Attenuation of agonist-induced desensitization of the rat substance P receptor by microinjection of inositol pentakis-and hexakisphosphates in Xenopus laevis oocytes
Sasakawa, N.; Ferguson, J.E.; Sharif, M.; Hanley, M.R.
Molecular Pharmacology 46(2): 380-385
ISSN/ISBN: 0026-895X PMID: 8078500 Accession: 008201642
Recently, inositol hexakisphosphate (phytic acid) was shown to bind to photoreceptor arrestin and block its interaction with rhodopsin. Such an interaction might predict that inositol polyphosphates could alter G protein-coupled receptor desensitization. To investigate the possible roles of higher inositol polyphosphates on receptor desensitization, we have expressed the rat substance P receptor in Xenopus laevis oocytes. The functional expression of substance P receptor was monitored by voltage-clamp recording of substance P-induced Ca(2+)-dependent Cl- currents. When control oocytes were stimulated with substance P (30 nM), after 10 min of washing the second responses to substance P were approximately 15% of the first responses. Cytosolic injection of inositol pentakisphosphate (100 microM) or inositol hexakisphosphate (100 microM) inhibited the reduction of the second substance P-induced current responses, maintaining the second responses to 57-58% of the initial responses. The protective effects of inositol pentakisphosphate and inositol hexakisphosphate against agonist-induced desensitization were concentration and time dependent and structurally specific, in that inositol hexasulfate and inositol tris- and tetrakisphosphate isomers were inactive.
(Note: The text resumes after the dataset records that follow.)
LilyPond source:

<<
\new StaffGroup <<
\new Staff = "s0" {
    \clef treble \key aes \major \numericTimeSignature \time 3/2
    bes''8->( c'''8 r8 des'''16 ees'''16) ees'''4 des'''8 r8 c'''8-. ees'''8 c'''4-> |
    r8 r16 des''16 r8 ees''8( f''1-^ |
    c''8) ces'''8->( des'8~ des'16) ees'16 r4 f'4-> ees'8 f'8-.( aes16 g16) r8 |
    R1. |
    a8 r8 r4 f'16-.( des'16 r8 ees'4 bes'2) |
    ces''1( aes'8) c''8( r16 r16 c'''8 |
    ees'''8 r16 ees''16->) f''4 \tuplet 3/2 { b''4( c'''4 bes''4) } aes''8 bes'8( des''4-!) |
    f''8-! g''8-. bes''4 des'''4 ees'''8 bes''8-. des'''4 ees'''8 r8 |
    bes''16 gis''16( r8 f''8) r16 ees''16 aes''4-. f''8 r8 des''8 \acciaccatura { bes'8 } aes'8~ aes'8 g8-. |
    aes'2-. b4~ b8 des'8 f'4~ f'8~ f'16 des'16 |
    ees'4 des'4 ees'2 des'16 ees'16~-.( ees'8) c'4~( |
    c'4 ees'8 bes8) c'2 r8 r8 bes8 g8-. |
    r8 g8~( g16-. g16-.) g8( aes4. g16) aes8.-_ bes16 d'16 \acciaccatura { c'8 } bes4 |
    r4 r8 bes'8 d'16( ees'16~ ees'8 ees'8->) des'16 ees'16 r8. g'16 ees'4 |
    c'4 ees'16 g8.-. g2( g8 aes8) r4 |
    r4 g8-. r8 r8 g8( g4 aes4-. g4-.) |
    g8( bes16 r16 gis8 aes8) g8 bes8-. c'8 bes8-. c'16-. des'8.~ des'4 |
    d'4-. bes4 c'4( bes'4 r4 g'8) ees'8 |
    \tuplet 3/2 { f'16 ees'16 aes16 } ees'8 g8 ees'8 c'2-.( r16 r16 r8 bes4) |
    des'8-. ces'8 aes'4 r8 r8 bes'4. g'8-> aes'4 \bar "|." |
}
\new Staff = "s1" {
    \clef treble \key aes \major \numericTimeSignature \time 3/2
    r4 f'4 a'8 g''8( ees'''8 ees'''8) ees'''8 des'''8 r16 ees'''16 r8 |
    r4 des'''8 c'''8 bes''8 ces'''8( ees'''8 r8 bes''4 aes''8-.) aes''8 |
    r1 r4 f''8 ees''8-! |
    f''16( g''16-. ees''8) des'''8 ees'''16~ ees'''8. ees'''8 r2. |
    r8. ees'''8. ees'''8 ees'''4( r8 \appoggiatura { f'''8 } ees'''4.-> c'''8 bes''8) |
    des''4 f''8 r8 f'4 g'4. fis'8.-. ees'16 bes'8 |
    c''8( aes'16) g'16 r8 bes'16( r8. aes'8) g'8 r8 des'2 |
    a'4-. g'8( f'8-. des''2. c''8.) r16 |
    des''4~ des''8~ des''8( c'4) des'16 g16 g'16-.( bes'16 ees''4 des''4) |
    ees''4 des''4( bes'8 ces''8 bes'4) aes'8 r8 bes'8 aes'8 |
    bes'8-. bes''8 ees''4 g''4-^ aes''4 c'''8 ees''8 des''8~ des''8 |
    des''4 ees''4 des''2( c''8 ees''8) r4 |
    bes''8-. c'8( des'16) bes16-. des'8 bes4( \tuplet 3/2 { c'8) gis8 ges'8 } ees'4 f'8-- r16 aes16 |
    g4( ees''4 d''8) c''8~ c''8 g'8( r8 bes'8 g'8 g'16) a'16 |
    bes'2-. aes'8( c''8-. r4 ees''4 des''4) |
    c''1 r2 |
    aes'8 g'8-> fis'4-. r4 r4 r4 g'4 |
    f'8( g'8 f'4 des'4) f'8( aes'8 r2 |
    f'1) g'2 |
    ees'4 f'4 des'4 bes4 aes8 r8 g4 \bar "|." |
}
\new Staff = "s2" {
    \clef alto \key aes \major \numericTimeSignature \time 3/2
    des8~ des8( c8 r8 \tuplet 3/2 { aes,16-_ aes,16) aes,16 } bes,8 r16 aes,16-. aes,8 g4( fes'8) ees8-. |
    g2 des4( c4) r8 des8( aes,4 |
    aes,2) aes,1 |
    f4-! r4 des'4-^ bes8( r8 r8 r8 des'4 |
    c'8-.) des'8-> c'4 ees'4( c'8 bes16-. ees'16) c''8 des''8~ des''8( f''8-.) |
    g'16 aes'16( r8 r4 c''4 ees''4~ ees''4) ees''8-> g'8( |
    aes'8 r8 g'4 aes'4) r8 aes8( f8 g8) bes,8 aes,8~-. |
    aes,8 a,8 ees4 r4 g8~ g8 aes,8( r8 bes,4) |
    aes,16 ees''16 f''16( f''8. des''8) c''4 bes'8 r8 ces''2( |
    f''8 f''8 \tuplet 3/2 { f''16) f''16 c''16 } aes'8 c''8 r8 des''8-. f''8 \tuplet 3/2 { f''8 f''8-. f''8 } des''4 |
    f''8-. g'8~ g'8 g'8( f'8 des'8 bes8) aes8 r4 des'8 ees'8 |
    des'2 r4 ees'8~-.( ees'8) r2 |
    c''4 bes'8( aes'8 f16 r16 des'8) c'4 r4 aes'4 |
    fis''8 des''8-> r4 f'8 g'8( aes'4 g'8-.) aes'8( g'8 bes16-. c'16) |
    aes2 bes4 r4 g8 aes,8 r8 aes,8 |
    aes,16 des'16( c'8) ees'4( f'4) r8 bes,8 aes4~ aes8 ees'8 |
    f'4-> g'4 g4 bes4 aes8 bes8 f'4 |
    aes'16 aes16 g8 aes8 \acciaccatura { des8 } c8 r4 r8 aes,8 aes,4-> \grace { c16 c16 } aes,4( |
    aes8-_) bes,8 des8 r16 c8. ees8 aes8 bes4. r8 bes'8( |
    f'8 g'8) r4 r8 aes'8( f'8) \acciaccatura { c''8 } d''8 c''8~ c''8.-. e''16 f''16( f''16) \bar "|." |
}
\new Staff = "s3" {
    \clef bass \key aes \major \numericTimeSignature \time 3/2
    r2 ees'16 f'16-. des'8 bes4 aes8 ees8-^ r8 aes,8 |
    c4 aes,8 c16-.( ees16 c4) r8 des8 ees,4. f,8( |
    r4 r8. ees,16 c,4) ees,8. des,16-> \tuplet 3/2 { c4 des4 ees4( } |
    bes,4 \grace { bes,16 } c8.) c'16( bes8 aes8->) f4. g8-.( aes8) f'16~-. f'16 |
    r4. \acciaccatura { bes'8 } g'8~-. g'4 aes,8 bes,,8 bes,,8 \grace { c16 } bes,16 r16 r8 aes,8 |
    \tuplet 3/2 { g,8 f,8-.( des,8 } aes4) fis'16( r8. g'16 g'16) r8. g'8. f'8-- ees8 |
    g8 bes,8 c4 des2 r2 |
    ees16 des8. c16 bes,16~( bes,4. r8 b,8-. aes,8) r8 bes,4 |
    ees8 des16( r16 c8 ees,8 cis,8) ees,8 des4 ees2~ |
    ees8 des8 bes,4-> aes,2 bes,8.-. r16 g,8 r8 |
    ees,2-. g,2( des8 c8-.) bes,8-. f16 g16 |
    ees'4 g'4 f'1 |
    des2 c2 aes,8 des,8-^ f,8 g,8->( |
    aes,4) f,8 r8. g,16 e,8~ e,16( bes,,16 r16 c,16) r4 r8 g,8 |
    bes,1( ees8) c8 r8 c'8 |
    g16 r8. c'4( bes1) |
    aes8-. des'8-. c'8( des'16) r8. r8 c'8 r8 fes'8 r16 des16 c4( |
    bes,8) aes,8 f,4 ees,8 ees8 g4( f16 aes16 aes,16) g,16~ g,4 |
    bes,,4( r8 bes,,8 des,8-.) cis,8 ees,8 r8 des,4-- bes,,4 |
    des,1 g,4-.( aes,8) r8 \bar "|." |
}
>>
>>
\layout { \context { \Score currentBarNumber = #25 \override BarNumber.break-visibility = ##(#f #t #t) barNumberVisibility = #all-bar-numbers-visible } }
Microinjection of inositol hexakisphosphate did not (a) change the potency of substance P or the sensitivity of the expressed substance P receptor to substance P, (b) inhibit 12-O-tetradecanoylphorbol-13-acetate-induced loss of substance P-induced current responses, or (c) alter the currents elicited by microinjection of inositol-1,4,5-trisphosphate. These results suggest that inositol pentakisphosphate and inositol hexakisphosphate have specific inhibitory effects on the agonist-induced loss of responsiveness of the rat substance P receptor. Moreover, these protective effects of inositol hexakisphosphate against desensitization were also observed with the endogenous lysophosphatidic acid/phosphatidic acid receptor, indicating that this mechanism is not specific to ectopic receptors. These results suggest that inositol pentakisphosphate and inositol hexakisphosphate may be novel pharmacological tools for the study of agonist-induced desensitization.